If you feel satisfied with the idea of trying this workflow out on a dev branch once the guid fix is merged, I'd love to help you get it set up!

langfield commented 2 years ago

In the case of this deck, I am not sure ki would reduce the size of diffs, since cards are generated programmatically from a json file already. That begin said, it would standardize the collaboration technique and make the file format more accessible to end-users wishing to contribute: this is super attractive.

As for diffs, the usefulness of this would come in two forms: (1) File-level git change types give you more granular information, since each element is its own file, and (2) more granular intra-file diffs if you choose to break your field sources into multiple lines, or needed to.

For example if you wanted to break the phrase field up into multiple lines in the source, purely for readability (since without <br> tags it will render the same anyway):

https://github.com/remiberthoz/anki-periodic-table-memory-pegs/blob/995cb1ead3b08465f195ddedfbefd6b33d74e006/src/data.json#L323-L330

I freely admit with your use case you may not get a ton of extra utility out of this feature, haha.

remiberthoz commented 2 years ago

In short, gits ability to detect renames (and in particular its low false-positive rate) seemed to be doing a good enough job preventing this problem in the maintainer -> subscriber direction.

This sounds reasonable, but I would avoid asking subscribers or contributors perform any maintenance work. This is super easy work for people knowing git, but will raise issues for less technically-skilled Anki users (and issues will be transferred to deck maintainers, either via assitance or via complains...).


However, I see that the issue raised in #1 could be an important counterexample. I'm not sure, so I'll have to write a test for it.

If I remember correctly, I made a mistake in #1, I'm not sure it will happen often.
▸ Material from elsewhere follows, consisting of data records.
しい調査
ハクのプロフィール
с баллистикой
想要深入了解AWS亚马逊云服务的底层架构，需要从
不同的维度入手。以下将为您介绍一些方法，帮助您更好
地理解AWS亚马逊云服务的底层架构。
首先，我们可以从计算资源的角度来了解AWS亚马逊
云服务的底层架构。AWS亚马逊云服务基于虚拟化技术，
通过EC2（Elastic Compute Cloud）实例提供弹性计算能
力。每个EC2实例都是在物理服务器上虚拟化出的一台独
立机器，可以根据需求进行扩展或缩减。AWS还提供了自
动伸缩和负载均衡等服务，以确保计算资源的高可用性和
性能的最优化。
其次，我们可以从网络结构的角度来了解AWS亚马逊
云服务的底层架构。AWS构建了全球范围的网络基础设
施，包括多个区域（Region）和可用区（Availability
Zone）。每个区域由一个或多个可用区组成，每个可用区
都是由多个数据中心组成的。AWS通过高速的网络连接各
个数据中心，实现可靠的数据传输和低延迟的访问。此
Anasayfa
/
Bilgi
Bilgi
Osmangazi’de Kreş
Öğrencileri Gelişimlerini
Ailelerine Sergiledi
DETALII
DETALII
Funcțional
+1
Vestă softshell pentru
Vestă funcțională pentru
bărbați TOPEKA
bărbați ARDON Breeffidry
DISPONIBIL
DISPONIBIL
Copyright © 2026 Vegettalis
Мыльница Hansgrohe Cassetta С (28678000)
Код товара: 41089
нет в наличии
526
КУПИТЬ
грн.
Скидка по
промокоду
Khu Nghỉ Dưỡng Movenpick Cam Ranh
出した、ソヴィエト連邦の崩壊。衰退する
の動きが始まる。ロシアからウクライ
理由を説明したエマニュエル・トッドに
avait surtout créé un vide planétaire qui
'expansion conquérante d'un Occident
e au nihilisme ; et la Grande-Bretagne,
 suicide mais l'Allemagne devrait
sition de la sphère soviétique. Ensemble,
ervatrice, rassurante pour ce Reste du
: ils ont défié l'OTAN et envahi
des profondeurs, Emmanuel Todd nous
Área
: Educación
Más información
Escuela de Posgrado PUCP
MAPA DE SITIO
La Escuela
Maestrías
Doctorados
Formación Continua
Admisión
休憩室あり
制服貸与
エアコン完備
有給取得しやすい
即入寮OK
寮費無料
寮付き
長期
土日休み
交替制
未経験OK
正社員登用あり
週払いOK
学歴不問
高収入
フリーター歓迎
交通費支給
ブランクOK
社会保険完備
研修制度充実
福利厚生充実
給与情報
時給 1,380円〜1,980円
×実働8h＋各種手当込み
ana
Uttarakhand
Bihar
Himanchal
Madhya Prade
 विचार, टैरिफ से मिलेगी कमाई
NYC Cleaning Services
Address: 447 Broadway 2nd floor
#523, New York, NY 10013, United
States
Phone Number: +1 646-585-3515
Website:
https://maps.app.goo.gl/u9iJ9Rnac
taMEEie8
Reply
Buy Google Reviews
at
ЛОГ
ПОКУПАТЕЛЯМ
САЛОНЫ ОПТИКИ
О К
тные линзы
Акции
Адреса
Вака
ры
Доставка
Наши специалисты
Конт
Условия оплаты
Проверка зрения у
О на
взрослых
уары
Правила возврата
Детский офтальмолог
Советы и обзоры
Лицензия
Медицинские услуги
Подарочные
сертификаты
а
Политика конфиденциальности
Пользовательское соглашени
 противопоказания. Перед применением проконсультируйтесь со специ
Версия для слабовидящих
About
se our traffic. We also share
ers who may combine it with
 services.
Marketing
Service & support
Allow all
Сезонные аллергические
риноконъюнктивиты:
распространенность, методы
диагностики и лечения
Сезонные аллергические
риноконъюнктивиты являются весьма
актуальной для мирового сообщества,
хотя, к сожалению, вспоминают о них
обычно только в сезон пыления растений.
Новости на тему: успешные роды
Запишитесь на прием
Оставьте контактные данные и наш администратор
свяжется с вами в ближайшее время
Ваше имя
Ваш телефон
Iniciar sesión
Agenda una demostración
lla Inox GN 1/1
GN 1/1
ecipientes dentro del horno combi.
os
I am however concerned about what will happen when I migrate to ki and all GUIDs are modified. Unless...

Simply replacing the nid field with a guid field, or making this an additional field in the note grammar will be sufficient.

Yes! genanki (which I currently use), generates a Note ID from the guid and timestamp, upon deck generation.


If you feel satisfied with the idea of trying this workflow out on a dev branch once the guid fix is merged, I'd love to help you get it set up! [...] (1) File-level git change types give you more granular information, since each element is its own file, and (2) more granular intra-file diffs if you choose to break your field sources into multiple lines, or needed to.

Yes I will this out! And you're right about granularity. We keep in touch. I'll star :star: & watch :eyes: your repo to be notified of changes.